MicroRNA-34a is a short double-stranded RNA – a string of ribonucleotides that connect like teeth on a zipper along the length of a sugar-phosphate chain. The two strands of microRNA are unevenly compressed together, with one strand guiding a protein complex to the working site in the cell and the other strand being destroyed.

In healthy cells, microRNA-34a is abundant, but its presence is significantly reduced in many cancer cells.

Although the idea of reintroducing microRNA-34a into cancer cells seems simple, the research team had to overcome many challenges to devise an effective treatment. Naturally occurring RNA degrades quickly, so to increase the durability of the treatment, the research team stabilized microRNA-34a by adding several small clusters of atoms along the length of the chain. The team modeled their chemistry on structures approved by the FDA, which researchers at biotechnology company Alnylam used for similar short interfering RNAs. Experiments on mouse models showed that the modified microRNA-34a lasted at least 120 hours after introduction.

As a bonus, fully modified microRNA-34a is invisible to the immune system, which usually attacks double-stranded RNA introduced into the body.

To ensure that the modified microRNA-34a enters cancer cells, the research team attached the double strand to a folic acid molecule. The surface of all cells in our body has receptors that bind to folic acid and take vitamins into cells, but many cancers (breast cancer, lung cancer, ovarian cancer and cervical cancer) have much more folic acid receptors on their cell surface than healthy cells. The tiny microRNA-34a and folic acid compound penetrates through the dense tissue of the tumor and binds to folic acid receptors on the cell surface. It is then absorbed into small cell membrane bags called vesicles. Once inside the cell, some microRNA-34a can escape from vesicles and slow down cell division.

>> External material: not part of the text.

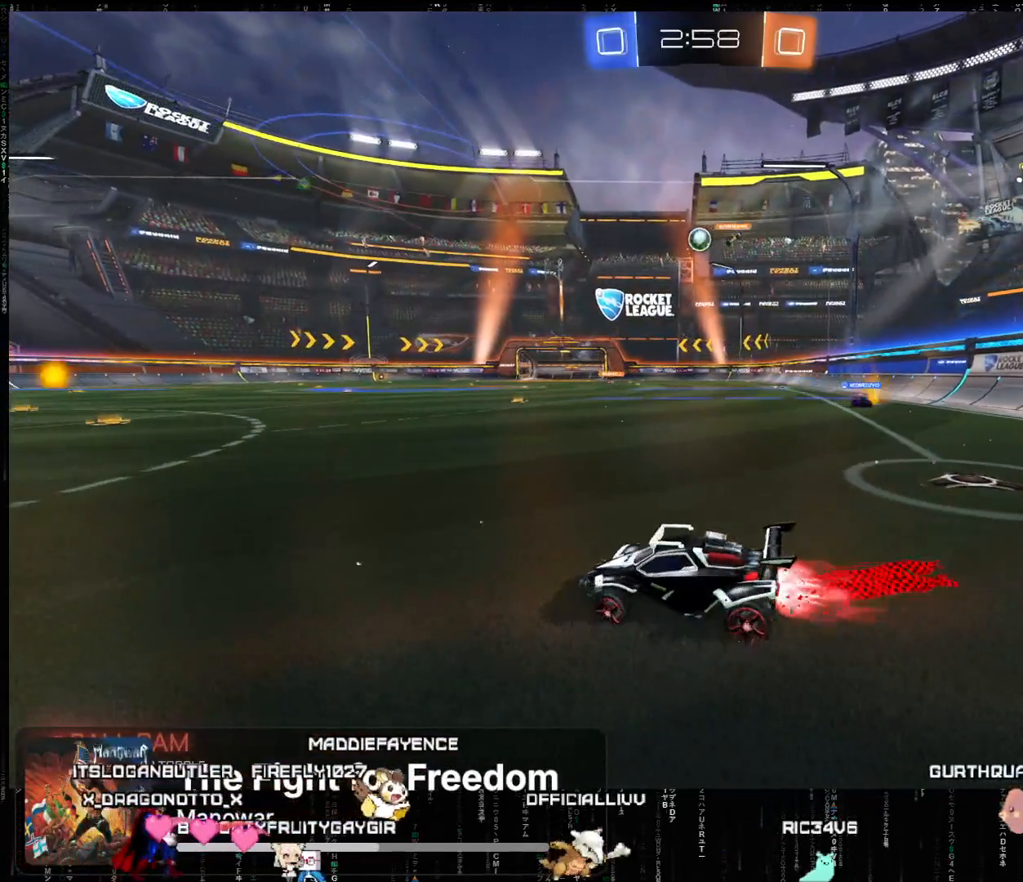
{"buttons": ["A", "R2"], "left_stick": "center", "events": [[183, "left_stick", "center"], [400, "left_stick", "right"], [467, "left_stick", "center"]]}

The targeted specificity of the treatment reduces the amount of compound that must be administered to be effective, which in turn reduces potential toxicity, side effects and costs. The team can also prepare a separate version for prostate cancer cells that targets different cell surface receptors, as prostate cancer cells do not produce too many folic acid receptors. Kasinski and her team are confident in the value of their latest version and are preparing for clinical trials.

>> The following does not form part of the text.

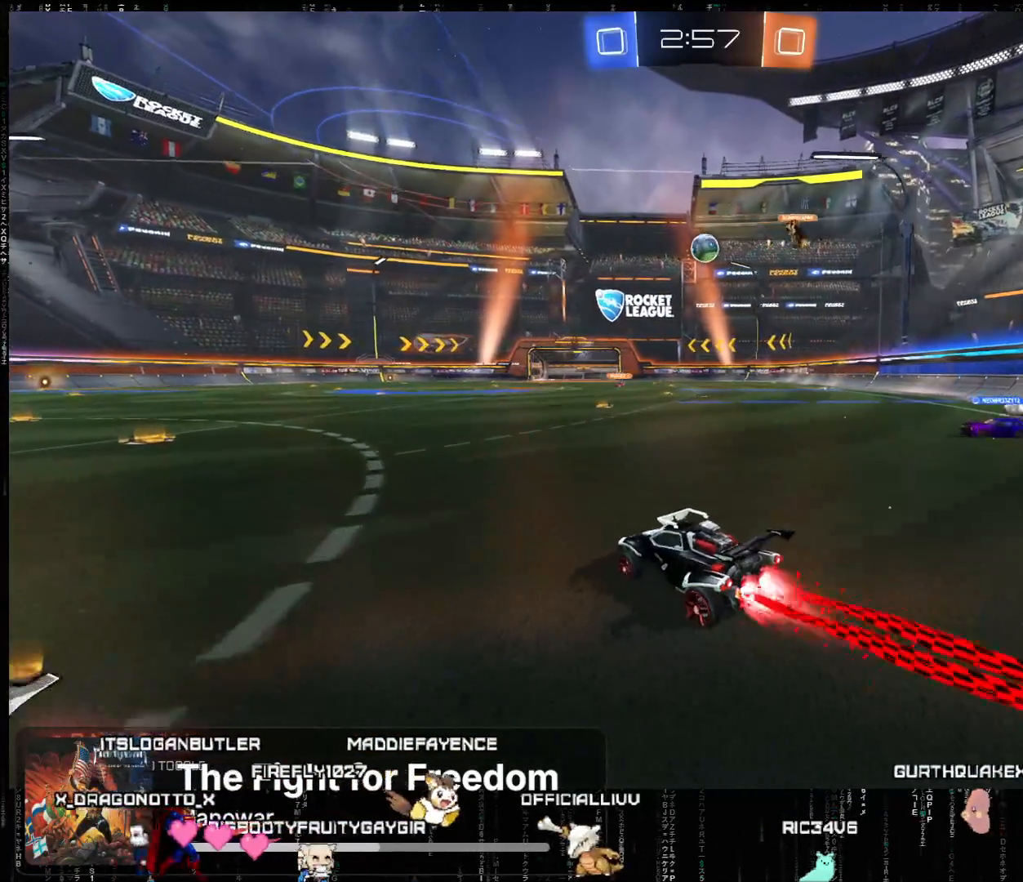
{"buttons": ["A", "R2"], "left_stick": "right", "events": [[133, "left_stick", "right"], [283, "left_stick", "center"], [417, "left_stick", "right"]]}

Reference: “First fully modified versions of miR-34a with outstanding stability, activity and anti-tumor efficacy”, authors: Ahmed M. Abdelaal, Ikjot S. Sohal, Shreyas Iyer, Kasireddy Sudarshan, Harish Kothandaraman, Nadia Laman, Philip Low and Andrea Kasinski, September 5, 2023, Oncogene.
DOI: 10.1038/s41388-023-02801-8

At Purdue University, Kasinski collaborated with Philip S. Low, Presidential Scholar of Drug Discovery and Ralph C. Corley Distinguished Professor of Chemistry, inventor of the FDA-approved drug Cytalux; research assistant professor Nadia Ahmed M. Abdelaal, first author and graduate student in Kasinski’s lab; and researchers Harish Kothandaraman, Kasireddy Sudarshan, Shreyas Iyer and Ikjot S. Sohal.

The study was funded by the National Institutes of Health and the Department of Defense.